Thomas Simonian
Thomas
Simonian

Laissez parler les petits tickets

Ils sont partout. Au fond du sac, ils s’amoncellent, formant souvent des petits tas dans les creux du tissu. Fins mais sournois, ils s’insinuent dans le porte-monnaie. Et sans qu’attention n’y soit prêtée, ils gonflent le cuir de notre étui à billets, bloquant parfois sa fermeture. Lorsqu’on tombe dessus, les réactions sont nombreuses. Les maniaques s’exaspèrent. Trop, c’est trop ! Il est temps de s’en débarrasser, de faire un tri de ce fouillis. Les nostalgiques rêvent un peu. Ils rêvent du moment vécu, du film choisi, des émotions ressenties. Ils repensent au jour où ils ont emmené leur compagnon, leur amie, leur parent. Ils se délectent du pop-corn qui a sucré leur palais le temps de quelques heures. Ils ferment les yeux, et s’y voient encore.

Car ce bout de papier n’est pas qu’un résidu d’arbre coupé.

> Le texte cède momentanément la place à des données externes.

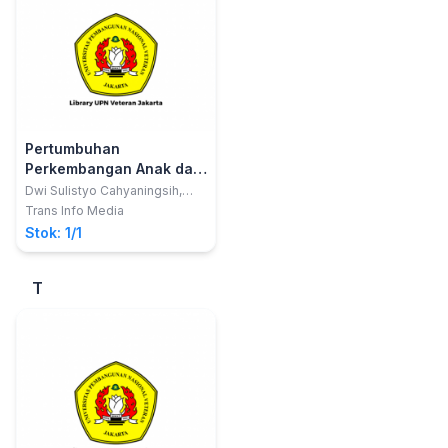
Pertumbuhan
Perkembangan Anak dan
Remaja
Dwi Sulistyo Cahyaningsih,
S.Kp
Trans Info Media
Stok: 1/1
T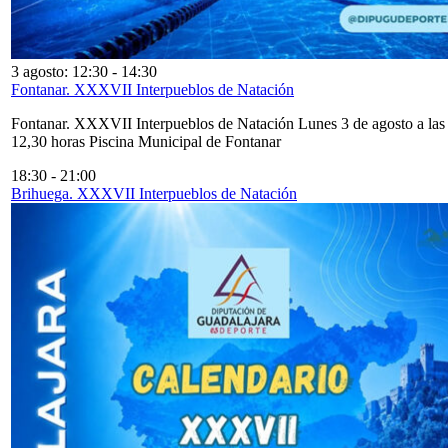
3 agosto: 12:30
-
14:30
Fontanar. XXXVII Interpueblos de Natación
Fontanar. XXXVII Interpueblos de Natación Lunes 3 de agosto a las
12,30 horas Piscina Municipal de Fontanar
18:30
-
21:00
Brihuega. XXXVII Interpueblos de Natación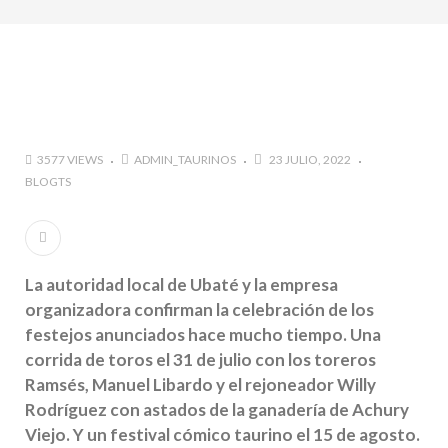
marzo a octubre más de 945.000 personas.
#GUSTAVO ZUÑIGA… LUCHA POR EL ÉXITO
#ARLES SIN MISTERIOS
#LA COLOMBIA TAURINA SE VISTE DE LUCES EN
BOGOTA
3577 VIEWS
ADMIN_TAURINOS
23 JULIO, 2022
BLOGTS
La autoridad local de Ubaté y la empresa
organizadora confirman la celebración de los
festejos anunciados hace mucho tiempo. Una
corrida de toros el 31 de julio con los toreros
Ramsés, Manuel Libardo y el rejoneador Willy
Rodríguez con astados de la ganadería de Achury
Viejo. Y un festival cómico taurino el 15 de agosto.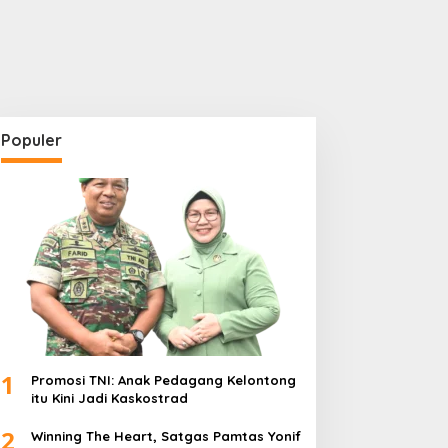
Populer
1
Promosi TNI: Anak Pedagang Kelontong
itu Kini Jadi Kaskostrad
2
Winning The Heart, Satgas Pamtas Yonif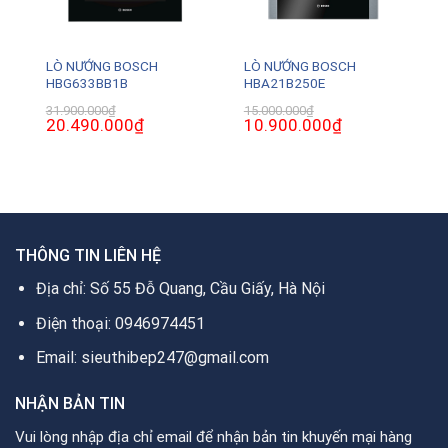
LÒ NƯỚNG BOSCH
LÒ NƯỚNG BOSCH
HBG633BB1B
HBA21B250E
31.900.000
₫
15.000.000
₫
Giá
20.490.000
₫
Giá
Giá
10.900.000
₫
Giá
gốc
hiện
gốc
hiện
là:
tại
là:
tại
31.900.000₫.
là:
15.000.000₫.
là:
0₫.
20.490.000₫.
10.900.000₫.
THÔNG TIN LIÊN HỆ
Địa chỉ: Số 55 Đỗ Quang, Cầu Giấy, Hà Nội
Điện thoại: 0946974451
Email: sieuthibep247@gmail.com
NHẬN BẢN TIN
Vui lòng nhập địa chỉ email để nhận bản tin khuyến mại hàng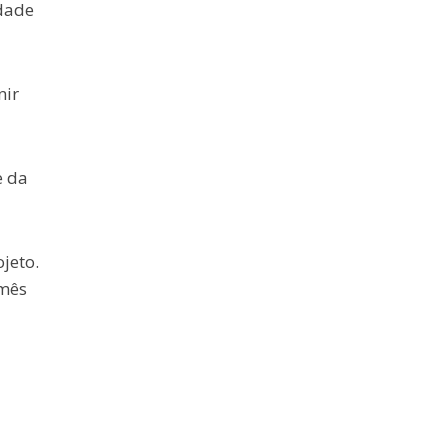
dade
nir
e da
jeto.
 mês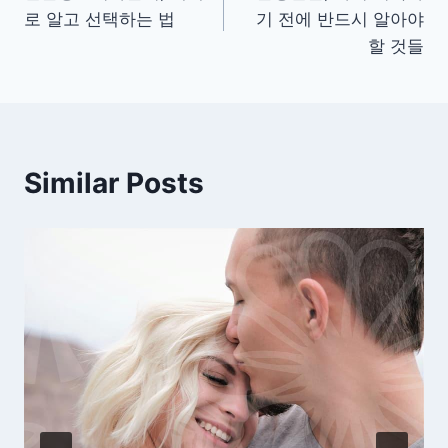
탐
로 알고 선택하는 법
기 전에 반드시 알아야
색
할 것들
Similar Posts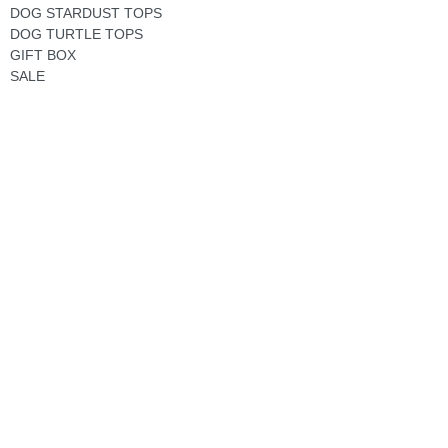
DOG STARDUST TOPS
DOG TURTLE TOPS
GIFT BOX
SALE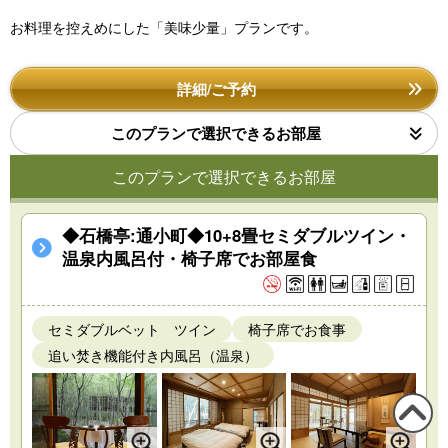
お料理を控えめにした「美味少量」プランです。
詳細/ご予約
このプランで選択できるお部屋
このプランで選択できるお部屋
◆石橋亭:通小町◆10+8畳セミダブルツイン・
温泉内風呂付・椅子席でお部屋食
セミダブルベット ツイン
椅子席でお食事
追い焚き機能付き内風呂（温泉）
この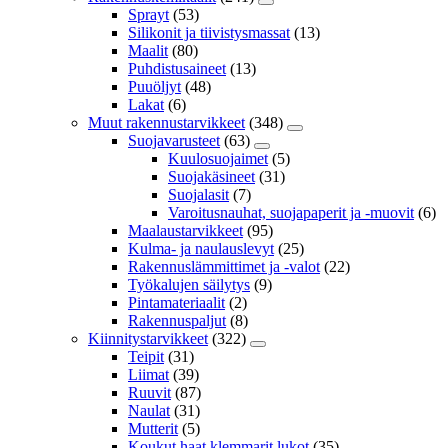
Sprayt
(53)
Silikonit ja tiivistysmassat
(13)
Maalit
(80)
Puhdistusaineet
(13)
Puuöljyt
(48)
Lakat
(6)
Muut rakennustarvikkeet
(348)
Suojavarusteet
(63)
Kuulosuojaimet
(5)
Suojakäsineet
(31)
Suojalasit
(7)
Varoitusnauhat, suojapaperit ja -muovit
(6)
Maalaustarvikkeet
(95)
Kulma- ja naulauslevyt
(25)
Rakennuslämmittimet ja -valot
(22)
Työkalujen säilytys
(9)
Pintamateriaalit
(2)
Rakennuspaljut
(8)
Kiinnitystarvikkeet
(322)
Teipit
(31)
Liimat
(39)
Ruuvit
(87)
Naulat
(31)
Mutterit
(5)
Koukut,haat,klemmarit,lukot
(35)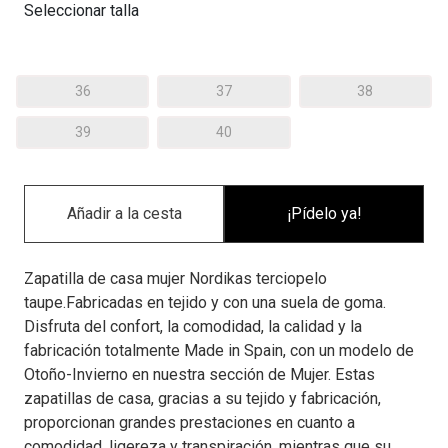
Seleccionar talla
36
37
38
39
40
¡Pídelo ya!
Zapatilla de casa mujer Nordikas terciopelo
taupe.Fabricadas en tejido y con una suela de goma.
Disfruta del confort, la comodidad, la calidad y la
fabricación totalmente Made in Spain, con un modelo de
Otoño-Invierno en nuestra sección de Mujer. Estas
zapatillas de casa, gracias a su tejido y fabricación,
proporcionan grandes prestaciones en cuanto a
comodidad, ligereza y transpiración, mientras que su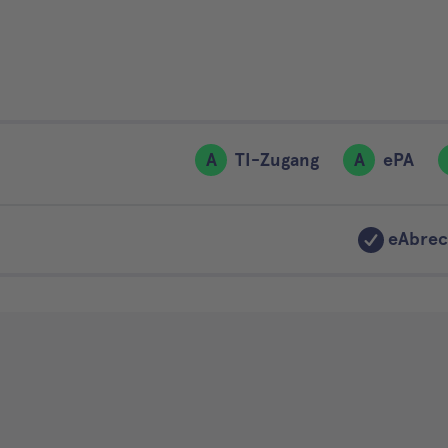
A
TI-Zugang
A
ePA
eAbre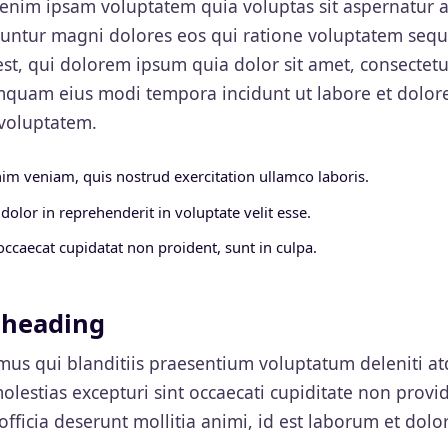
nim ipsam voluptatem quia voluptas sit aspernatur au
untur magni dolores eos qui ratione voluptatem sequ
t, qui dolorem ipsum quia dolor sit amet, consectetur, 
mquam eius modi tempora incidunt ut labore et dol
voluptatem.
im veniam, quis nostrud exercitation ullamco laboris.
 dolor in reprehenderit in voluptate velit esse.
occaecat cupidatat non proident, sunt in culpa.
o heading
mus qui blanditiis praesentium voluptatum deleniti at
olestias excepturi sint occaecati cupiditate non provid
 officia deserunt mollitia animi, id est laborum et dol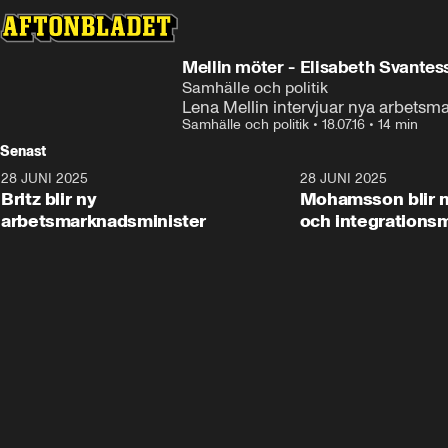
Mellin möter - Elisabeth Svantes
Samhälle och politik
Lena Mellin intervjuar nya arbets
Samhälle och politik
•
18.07.16
•
14 min
Senast
28 JUNI 2025
1:48
28 JUNI 2025
Britz blir ny
Mohamsson blir n
arbetsmarknadsminister
och integrationsm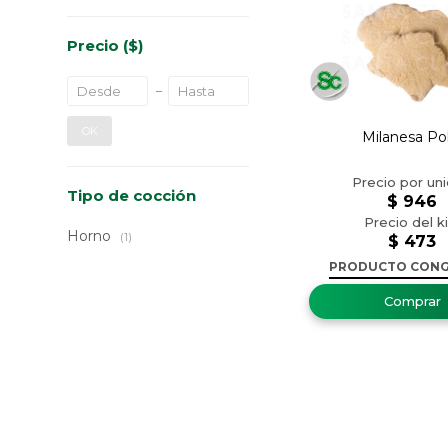
Precio
($)
OK
Milanesa Pol
Tipo de cocción
$
946
Horno
(1)
$
473
PRODUCTO CON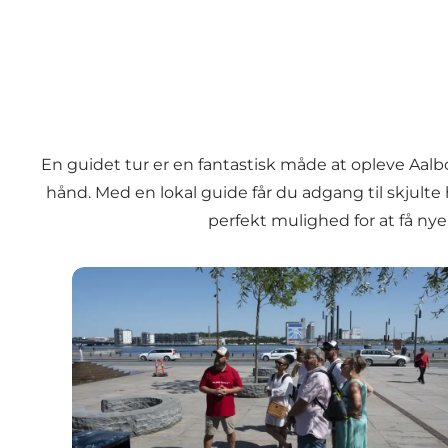
En guidet tur er en fantastisk måde at opleve Aalbo
hånd. Med en lokal guide får du adgang til skjulte
perfekt mulighed for at få ny
Aalborg Tours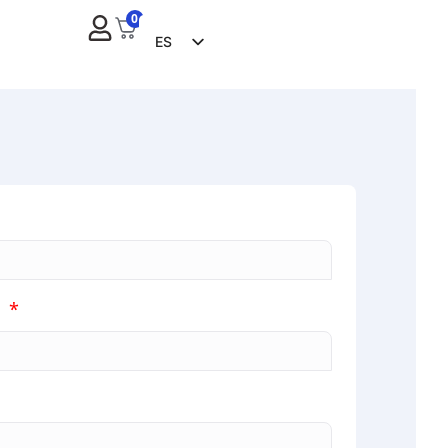
0
ES
EN
FR
ZH
NL
RU
DE
IT
CS
o
BG
EL
PL
PT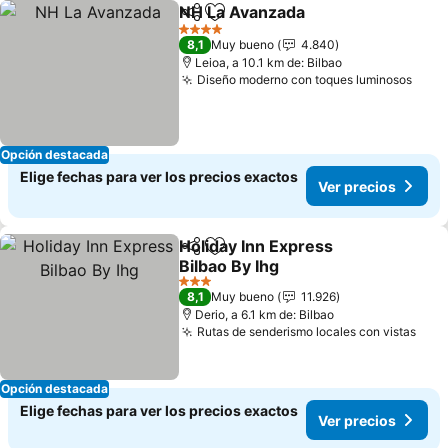
NH La Avanzada
Compartir
Agregar a favoritos
Ver precio
4 Estrellas
8,1
Muy bueno
4.840
Leioa, a 10.1 km de: Bilbao
Diseño moderno con toques luminosos
Ver 
Opción destacada
Elige fechas para ver los precios exactos
Ver precios
Holiday Inn Express
Compartir
Agregar a favoritos
Bilbao By Ihg
Ver precios
3 Estrellas
8,1
Muy bueno
11.926
Derio, a 6.1 km de: Bilbao
Rutas de senderismo locales con vistas
Ver 
Opción destacada
Elige fechas para ver los precios exactos
Ver precios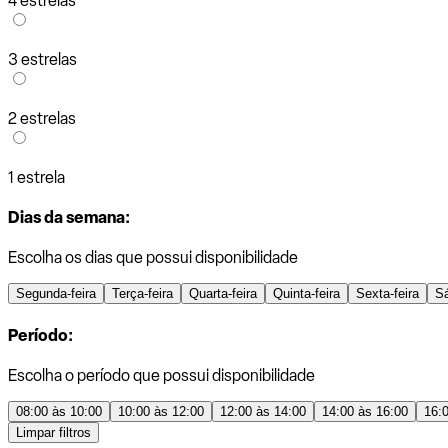
4 estrelas
3 estrelas
2 estrelas
1 estrela
Dias da semana:
Escolha os dias que possui disponibilidade
Segunda-feira
Terça-feira
Quarta-feira
Quinta-feira
Sexta-feira
S
Período:
Escolha o período que possui disponibilidade
08:00 às 10:00
10:00 às 12:00
12:00 às 14:00
14:00 às 16:00
16:
Limpar filtros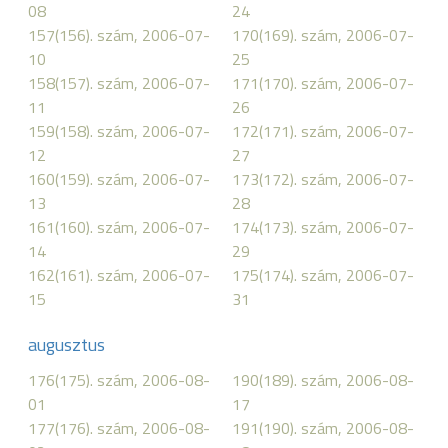
08
24
157(156). szám, 2006-07-
170(169). szám, 2006-07-
10
25
158(157). szám, 2006-07-
171(170). szám, 2006-07-
11
26
159(158). szám, 2006-07-
172(171). szám, 2006-07-
12
27
160(159). szám, 2006-07-
173(172). szám, 2006-07-
13
28
161(160). szám, 2006-07-
174(173). szám, 2006-07-
14
29
162(161). szám, 2006-07-
175(174). szám, 2006-07-
15
31
augusztus
176(175). szám, 2006-08-
190(189). szám, 2006-08-
01
17
177(176). szám, 2006-08-
191(190). szám, 2006-08-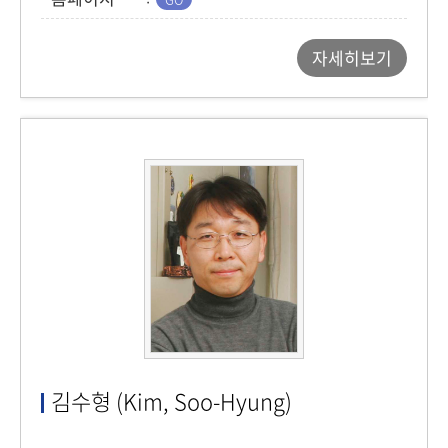
자세히보기
김수형 (Kim, Soo-Hyung)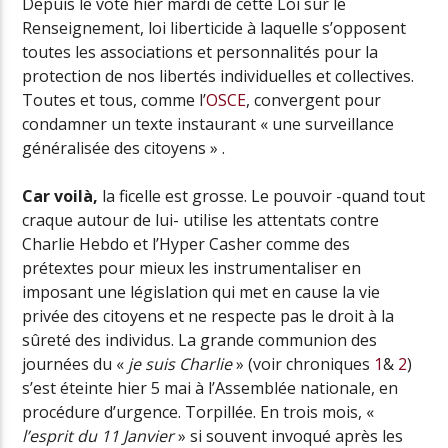
Depuis le vote hier mardi de cette Loi sur le
Renseignement, loi liberticide à laquelle s’opposent
toutes les associations et personnalités pour la
protection de nos libertés individuelles et collectives.
Toutes et tous, comme l’
OSCE
, convergent pour
condamner un texte instaurant « une surveillance
généralisée des citoyens » .
Car voilà,
la ficelle est grosse. Le pouvoir -quand tout
craque autour de lui- utilise les attentats contre
Charlie Hebdo et l’Hyper Casher comme des
prétextes pour mieux les instrumentaliser en
imposant une législation qui met en cause la vie
privée des citoyens et ne respecte pas le droit à la
sûreté des individus. La grande communion des
journées du «
je suis Charlie
» (voir chroniques
1
&
2
)
s’est éteinte hier 5 mai à l’Assemblée nationale, en
procédure d’urgence. Torpillée. En trois mois, «
l’esprit du 11 Janvier
» si souvent invoqué après les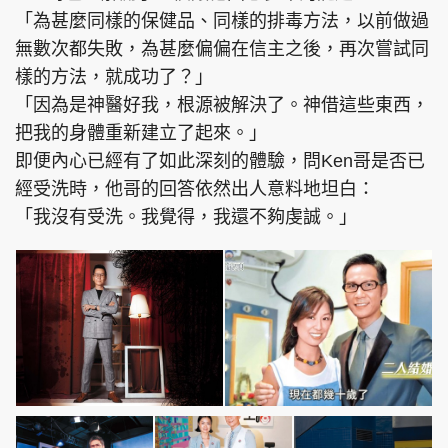
「為甚麼同樣的保健品、同樣的排毒方法，以前做過
無數次都失敗，為甚麼偏偏在信主之後，再次嘗試同
樣的方法，就成功了？」
「因為是神醫好我，根源被解決了。神借這些東西，
把我的身體重新建立了起來。」
即便內心已經有了如此深刻的體驗，問Ken哥是否已
經受洗時，他哥的回答依然出人意料地坦白：
「我沒有受洗。我覺得，我還不夠虔誠。」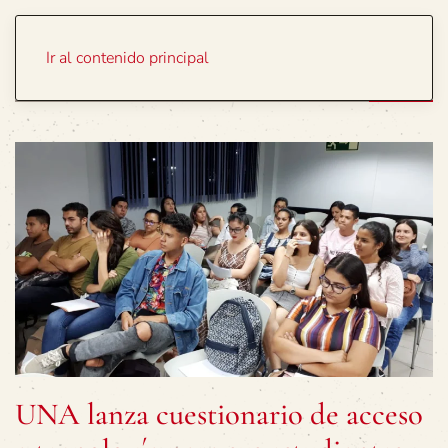
Portada
Temas
Ir al contenido principal
UNA lanza cuestionario de acceso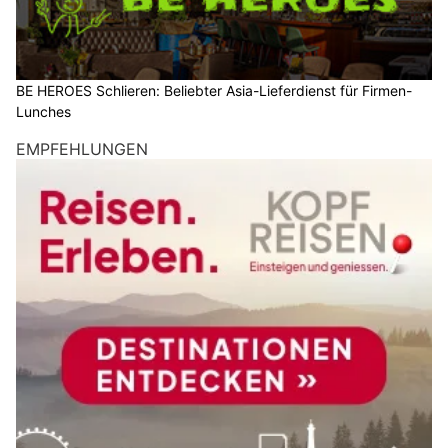
BE HEROES Schlieren: Beliebter Asia-Lieferdienst für Firmen-
Lunches
EMPFEHLUNGEN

Il est le point de départ d’une histoire, d’une passion, d’une larme ou même d’un fou rire. Il est celui qui, lors d’un dimanche pluvieux, a égayé une fin de semaine morose. Celui qui a offert un morceau d’évasion, un aparté dans un quotidien frénétique. Le numéro d’une salle de cinéma. Le titre d’un film. Le prix d’une place. Un morceau déchiré par l’ouvreur à l’entrée. Un ticket de ciné, c’est tout à la fois. Et beaucoup plus.